# Extrait du texte
※

Pour une interprétation anarchiste de la classe

Les relations sociales de classe et d’exploitation ne sont pas chose aisée. Les conceptions ouvriéristes, basées sur l’idée d’une classe objectivement proletrévolutionnaire qui est définie par les termes de sa relation au mode de production, ignorent la masse de celles et ceux partout dans le monde dont les vies sont volées par l’ordre social existant mais qui ne trouvent pas de place dans le procès de production.  Ainsi, ces conceptions en arrivent à présenter une interprétation biaisée et simpliste de l’exploitation et de la transformation révolutionnaire.  Afin d’envisager une lutte révolutionnaire contre l’exploitation, nous devons développer une interprétation de la classe telle qu’elle existe aujourd’hui dans le monde sans rechercher aucune garantie.

Dans ce qu’elle a de plus fondamentale, la société de classes en est une dans la mesure où il y a des dirigeants et des dirigéEs, des exploiteurs et des exploitéEs. Un tel ordre social ne peut émerger que lorsque les gens perdent leur capacité à déterminer les conditions de leur propre existence. Ainsi, la qualité essentielle partagée par les exploitéEs est leur dépossession, la perte de leur capacité à prendre des décisions de base concernant leurs propres vies et à les appliquer.

La classe dominante se définit dans les termes de son propre projet d’accumulation de pouvoirs et de richesses. Même si il existe évidemment des conflits significatifs au sein de la classe dominante en termes d’intérêts spécifiques et de compétition réelle pour le contrôle des ressources et du territoire, ce projet global de domination vise au contrôle du pouvoir et de la richesse sociales, et ainsi de la vie et des relations de tout être vivant, fournissant ainsi à cette classe un projet positif unifié.

pioletLa classe exploitée n’a aucun projet positif qui la définisse.  Elle est bien plutôt définie dans les termes de ce qui lui est fait, et de ce qui lui est pris.  DéracinéEs des chemins de la vie qu’ils et elles ont connuEs et crées avec leurs semblables, la seule communauté qui est laissée à cette population, qui constitue cette classe hétérogène est celle que lui fournit le Capital et l’Etat – la communauté du travail et de l’échange de marchandises décorée par quelque constructions idéologiques sous-culturelle, raciale, ethnique, religieuse, nationaliste – via lesquelles l’ordre dominant créent les identités au sein desquelles il canalise l’individualité et la révolte. Le concept d’une identité prolétarienne positive, d’un projet prolétarien positif, unifié et singulier n’ont aucune base dans la réalité matérielle puisque ce qui définit la situation de prolétaire est précisément que sa vie lui a été volée, et qu’elle a été transformée en un rouage dans les projets de ses maitres.

※

# Questions et exercices
1) Répondez à ces questions sur le texte sur la classe.
(a) Quelle est la qualité essentielle partagée par les exploitéEs ?
(b) Dans quels termes la classe dominante se définit-elle ?
(c) Quelle communauté est laissée à la population qui constitue la classe exploitée ?
2) Recopiez sans rien changer, s'il vous plaît, le passage du texte sur la classe qui s'ouvre sur les mots "Dans ce qu’elle" et se clôt sur "à les appliquer.".
Pour répondre, appuyez-vous uniquement sur le texte sur la classe.

# Données fournies
※

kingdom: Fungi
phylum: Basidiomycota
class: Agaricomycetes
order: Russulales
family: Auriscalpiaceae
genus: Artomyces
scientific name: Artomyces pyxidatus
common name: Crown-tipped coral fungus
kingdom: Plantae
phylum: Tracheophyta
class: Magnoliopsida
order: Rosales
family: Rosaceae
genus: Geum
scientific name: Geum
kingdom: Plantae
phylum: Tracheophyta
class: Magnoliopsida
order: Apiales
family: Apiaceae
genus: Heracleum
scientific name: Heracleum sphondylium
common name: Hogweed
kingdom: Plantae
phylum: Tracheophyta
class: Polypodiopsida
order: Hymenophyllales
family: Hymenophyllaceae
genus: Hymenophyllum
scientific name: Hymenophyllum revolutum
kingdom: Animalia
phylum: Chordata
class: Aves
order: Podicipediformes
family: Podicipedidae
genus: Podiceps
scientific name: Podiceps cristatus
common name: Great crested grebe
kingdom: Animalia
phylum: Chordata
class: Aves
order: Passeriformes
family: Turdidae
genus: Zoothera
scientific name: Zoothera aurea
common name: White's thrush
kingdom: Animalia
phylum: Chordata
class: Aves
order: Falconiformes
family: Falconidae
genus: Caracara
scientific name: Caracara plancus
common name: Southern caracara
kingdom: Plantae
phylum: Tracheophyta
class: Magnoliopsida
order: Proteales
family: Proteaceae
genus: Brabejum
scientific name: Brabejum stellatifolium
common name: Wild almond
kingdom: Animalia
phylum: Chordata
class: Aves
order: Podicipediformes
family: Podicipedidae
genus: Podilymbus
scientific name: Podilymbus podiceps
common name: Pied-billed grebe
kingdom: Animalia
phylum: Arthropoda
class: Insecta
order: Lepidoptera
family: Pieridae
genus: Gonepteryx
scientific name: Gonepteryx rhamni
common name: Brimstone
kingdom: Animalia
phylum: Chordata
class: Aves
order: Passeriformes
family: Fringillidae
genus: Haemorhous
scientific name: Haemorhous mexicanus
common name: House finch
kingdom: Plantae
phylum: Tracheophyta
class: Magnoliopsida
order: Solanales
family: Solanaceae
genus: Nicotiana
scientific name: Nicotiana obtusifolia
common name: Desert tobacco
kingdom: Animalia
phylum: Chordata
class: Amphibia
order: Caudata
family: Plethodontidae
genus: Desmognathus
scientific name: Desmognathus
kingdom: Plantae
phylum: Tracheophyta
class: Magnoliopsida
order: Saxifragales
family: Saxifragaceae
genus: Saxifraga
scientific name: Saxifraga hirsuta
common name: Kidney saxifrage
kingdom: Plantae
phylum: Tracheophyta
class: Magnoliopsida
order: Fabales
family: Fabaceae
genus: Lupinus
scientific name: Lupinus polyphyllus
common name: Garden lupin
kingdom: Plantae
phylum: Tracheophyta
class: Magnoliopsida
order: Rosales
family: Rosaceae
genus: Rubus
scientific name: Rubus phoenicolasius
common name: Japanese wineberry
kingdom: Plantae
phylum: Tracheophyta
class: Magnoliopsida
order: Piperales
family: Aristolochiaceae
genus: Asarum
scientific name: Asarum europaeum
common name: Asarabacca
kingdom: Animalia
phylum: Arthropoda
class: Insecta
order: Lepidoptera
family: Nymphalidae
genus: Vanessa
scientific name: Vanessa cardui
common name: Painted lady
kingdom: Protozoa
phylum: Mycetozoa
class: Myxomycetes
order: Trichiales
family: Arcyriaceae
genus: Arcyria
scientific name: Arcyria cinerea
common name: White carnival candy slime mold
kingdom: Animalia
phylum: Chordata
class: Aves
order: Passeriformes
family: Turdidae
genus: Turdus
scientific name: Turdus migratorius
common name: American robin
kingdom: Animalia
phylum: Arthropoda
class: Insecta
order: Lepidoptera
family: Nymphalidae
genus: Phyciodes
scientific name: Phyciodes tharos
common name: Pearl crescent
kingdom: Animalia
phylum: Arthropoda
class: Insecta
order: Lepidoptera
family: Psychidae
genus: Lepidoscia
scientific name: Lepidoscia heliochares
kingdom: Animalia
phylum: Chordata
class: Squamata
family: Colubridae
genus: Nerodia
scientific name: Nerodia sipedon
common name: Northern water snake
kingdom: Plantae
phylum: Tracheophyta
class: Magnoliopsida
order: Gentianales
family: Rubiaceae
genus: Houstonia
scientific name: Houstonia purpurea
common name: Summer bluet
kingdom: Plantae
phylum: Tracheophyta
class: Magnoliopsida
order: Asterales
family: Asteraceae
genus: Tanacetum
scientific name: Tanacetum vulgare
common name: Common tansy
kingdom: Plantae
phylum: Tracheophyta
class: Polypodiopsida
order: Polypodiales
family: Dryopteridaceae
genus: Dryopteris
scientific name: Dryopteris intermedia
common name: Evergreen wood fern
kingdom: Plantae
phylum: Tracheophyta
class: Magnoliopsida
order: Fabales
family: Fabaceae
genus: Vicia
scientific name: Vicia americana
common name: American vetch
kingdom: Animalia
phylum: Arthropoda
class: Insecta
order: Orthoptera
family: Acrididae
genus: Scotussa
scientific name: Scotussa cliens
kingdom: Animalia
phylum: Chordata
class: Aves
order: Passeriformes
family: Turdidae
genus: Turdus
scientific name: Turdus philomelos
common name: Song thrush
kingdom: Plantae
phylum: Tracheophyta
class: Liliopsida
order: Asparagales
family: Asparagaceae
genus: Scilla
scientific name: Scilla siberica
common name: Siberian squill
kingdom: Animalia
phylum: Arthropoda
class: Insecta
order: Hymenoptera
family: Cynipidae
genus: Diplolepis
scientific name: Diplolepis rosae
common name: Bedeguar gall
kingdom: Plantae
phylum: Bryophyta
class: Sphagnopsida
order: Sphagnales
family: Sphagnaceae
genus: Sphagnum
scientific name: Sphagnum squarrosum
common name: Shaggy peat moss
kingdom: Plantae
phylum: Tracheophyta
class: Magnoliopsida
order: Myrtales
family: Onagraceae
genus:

※

# Corrigés complets
1)
(a) Leur dépossession, c'est-à-dire la perte de leur capacité à prendre des décisions de base concernant leurs propres vies et à les appliquer.
(b) Dans les termes de son propre projet d'accumulation de pouvoirs et de richesses.
(c) Celle que lui fournissent le Capital et l'État, soit la communauté du travail et de l'échange de marchandises.

2)
Dans ce qu’elle a de plus fondamentale, la société de classes en est une dans la mesure où il y a des dirigeants et des dirigéEs, des exploiteurs et des exploitéEs. Un tel ordre social ne peut émerger que lorsque les gens perdent leur capacité à déterminer les conditions de leur propre existence. Ainsi, la qualité essentielle partagée par les exploitéEs est leur dépossession, la perte de leur capacité à prendre des décisions de base concernant leurs propres vies et à les appliquer.